Students are not just a commodity – Ní Riada

Sinn Féin MEP Liadh Ní Riada has called on the Irish Government to stop treating students as a mere commodity and ensure they have more access to funding and support.

The Ireland South MEP was speaking at a hearing on the EU’s Youth Strategy in the Culture and Education Committee when she made the call.

MS. Ní Riada, who sits on the committee, said the financial pressure students were finding themselves under was also affecting their mental health.

“It’s a depressing but illustrative fact that we are holding this hearing in the same week a report was released revealing that more than a third of Irish students are experiencing serious financial difficulty,” she said.

“Cuts to education funding and increased charges on students, as well as the government’s utter failure to tackle the catastrophe that is student accommodation have all contributed to the mounting pressure on those in higher education.
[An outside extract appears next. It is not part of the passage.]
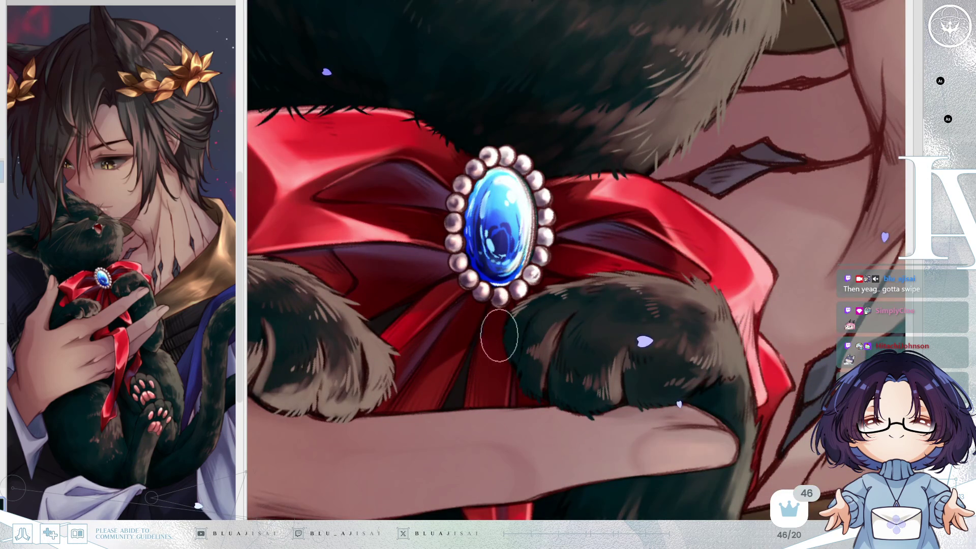
{"action": "scroll", "coordinate": [693, 253], "scroll_direction": "down", "scroll_amount": 2}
“Education must be a right, not a privilege for those who can afford it and while we in Sinn Féin support free and inclusive education the very least the government can do, especially as they like to harp on endlessly about this so-called recovery, is reinstate the cuts they have made to student funding.

“The EU is not doing its part to help students either. EU austerity policies have created a downward pressure on living standards in Member States which is prolonging the impact of the economic and social crisis.

“Schemes like Erasmus + are quickly becoming little more than loan facilities and the Loan Guarantee Scheme is another mechanism treating students like customers.

“We cannot saddle young people with enormous debt and then wonder why they are having difficulty starting careers, supporting families or buying homes.

“This increased financial pressure is also adding to the explosion we have seen in mental health issues in Ireland, particularly among young people. This is especially dangerous given that many in rural areas cannot access mental health services easily and those who can often find them underfunded and unable to help.

“Luckily there are excellent services such as Jigsaw who do excellent work with young people but the government should not and cannot be relying on charities to pick up the slack where they have failed.

“The EU Youth Strategy is a fine idea in principle but until the resources are put into it to make tangible changes and until Member State governments stop treating students like a commodity that is all it will ever be.”